Natural births

At the birth of my children, I gained tremendous amounts of respect for all mothers. If every man in the world was to watch a natural birth, all mothers would be more appreciated and the world would be a better place.

I’ve been blessed to photograph a couple of natural births, one in a hospital (seen here) and one in a home. I didn’t photograph the birth of my own children, as my wife wanted my full attention and support.

At the home birth I even became a doula, that is, I provided non-medical support during the labour, the birth, and the postpartum period. Doula in Greek means female slave; I can be OK with being called female, but I’m not too excited about the slave part.

If you don’t believe in magic, attend a birth. Or better yet, attend a natural birth. You will experience magic.

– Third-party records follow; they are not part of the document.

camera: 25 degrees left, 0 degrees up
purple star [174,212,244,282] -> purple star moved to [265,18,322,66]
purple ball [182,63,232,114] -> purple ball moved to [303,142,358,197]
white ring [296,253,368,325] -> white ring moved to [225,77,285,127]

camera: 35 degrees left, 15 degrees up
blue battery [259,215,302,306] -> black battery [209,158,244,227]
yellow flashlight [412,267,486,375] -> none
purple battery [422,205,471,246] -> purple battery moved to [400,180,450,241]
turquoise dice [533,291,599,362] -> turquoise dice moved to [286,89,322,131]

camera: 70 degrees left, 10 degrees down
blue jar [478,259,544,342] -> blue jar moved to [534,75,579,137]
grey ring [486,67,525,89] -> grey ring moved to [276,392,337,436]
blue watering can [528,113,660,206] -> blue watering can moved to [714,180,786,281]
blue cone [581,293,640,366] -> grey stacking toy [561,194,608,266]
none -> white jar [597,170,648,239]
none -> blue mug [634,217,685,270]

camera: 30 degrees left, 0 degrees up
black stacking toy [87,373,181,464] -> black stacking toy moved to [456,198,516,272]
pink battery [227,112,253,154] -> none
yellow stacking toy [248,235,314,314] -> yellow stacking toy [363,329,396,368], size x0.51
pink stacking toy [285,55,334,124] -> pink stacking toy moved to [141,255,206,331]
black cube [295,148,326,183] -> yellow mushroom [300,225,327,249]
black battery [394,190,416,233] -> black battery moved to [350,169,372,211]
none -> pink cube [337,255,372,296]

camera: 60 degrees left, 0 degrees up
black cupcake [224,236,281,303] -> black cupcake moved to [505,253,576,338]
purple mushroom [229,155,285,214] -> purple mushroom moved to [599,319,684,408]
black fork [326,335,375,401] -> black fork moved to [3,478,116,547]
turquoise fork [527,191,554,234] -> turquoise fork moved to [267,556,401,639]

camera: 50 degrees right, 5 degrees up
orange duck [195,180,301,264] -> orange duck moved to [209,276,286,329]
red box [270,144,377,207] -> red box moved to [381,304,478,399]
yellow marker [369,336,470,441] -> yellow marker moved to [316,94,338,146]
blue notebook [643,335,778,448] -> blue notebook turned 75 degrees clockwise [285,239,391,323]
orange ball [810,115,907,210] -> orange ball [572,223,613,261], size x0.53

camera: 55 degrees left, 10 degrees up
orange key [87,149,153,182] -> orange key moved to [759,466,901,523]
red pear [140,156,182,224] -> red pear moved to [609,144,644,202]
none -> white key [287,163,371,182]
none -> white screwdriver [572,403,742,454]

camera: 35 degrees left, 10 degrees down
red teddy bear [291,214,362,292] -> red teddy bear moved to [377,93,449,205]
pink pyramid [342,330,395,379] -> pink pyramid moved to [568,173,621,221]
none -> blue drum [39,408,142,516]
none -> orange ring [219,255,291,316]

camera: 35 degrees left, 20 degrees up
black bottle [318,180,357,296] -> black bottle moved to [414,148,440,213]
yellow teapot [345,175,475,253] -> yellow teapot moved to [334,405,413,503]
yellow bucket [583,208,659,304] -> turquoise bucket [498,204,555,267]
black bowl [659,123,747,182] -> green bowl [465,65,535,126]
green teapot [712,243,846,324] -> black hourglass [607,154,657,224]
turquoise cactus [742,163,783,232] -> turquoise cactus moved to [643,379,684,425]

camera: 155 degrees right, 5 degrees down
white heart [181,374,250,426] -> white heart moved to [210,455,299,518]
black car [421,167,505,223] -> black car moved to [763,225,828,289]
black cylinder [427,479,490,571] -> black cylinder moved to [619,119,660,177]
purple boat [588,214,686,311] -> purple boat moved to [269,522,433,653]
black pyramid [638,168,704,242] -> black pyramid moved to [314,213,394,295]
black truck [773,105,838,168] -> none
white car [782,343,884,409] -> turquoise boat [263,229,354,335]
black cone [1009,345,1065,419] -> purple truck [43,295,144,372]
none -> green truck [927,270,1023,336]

When photographing a birth, respect comes first. I also choose to photograph with black-and-white film, as it occurs to me as poetry. If there’s a place where the photographer needs to be invisible, it’s in the birthing room. And at the same time, one has to mentally create a safe space for the child to be born into. When necessary, put the camera down and help.

I have great respect for midwives and doulas as well. That’s why I volunteered to take portraits for the Santa Barbara Birth Center. I also was part of a performance with my friend and doula Virginia Bobro, at the Yoga Soup. She pretended to be pregnant (with a realistic fake belly) and I was the clueless father not knowing what to do during labor. Then, like magic, I switched personalities and became a very supportive father/husband. We were supposed to show the crowd what a difference a father can make in the birthing room, just by being present and creating eye contact with the mother. Virginia did such a great job that I thought she was really going to give birth to “our baby” in front of all those people. I was to be part of an immaculate conception with the wife of my friend! Weird.

After this off-the-wall story, I’ll leave you with some photos of a natural birth with midwife Judy Nichols, back when Cottage Hospital allowed midwives to work alongside their nurses. Now, if you want to have a midwife-supported birth in Santa Barbara, you’ll have to do it at home, or hold the baby in until the Santa Barbara Birth Center opens later this year.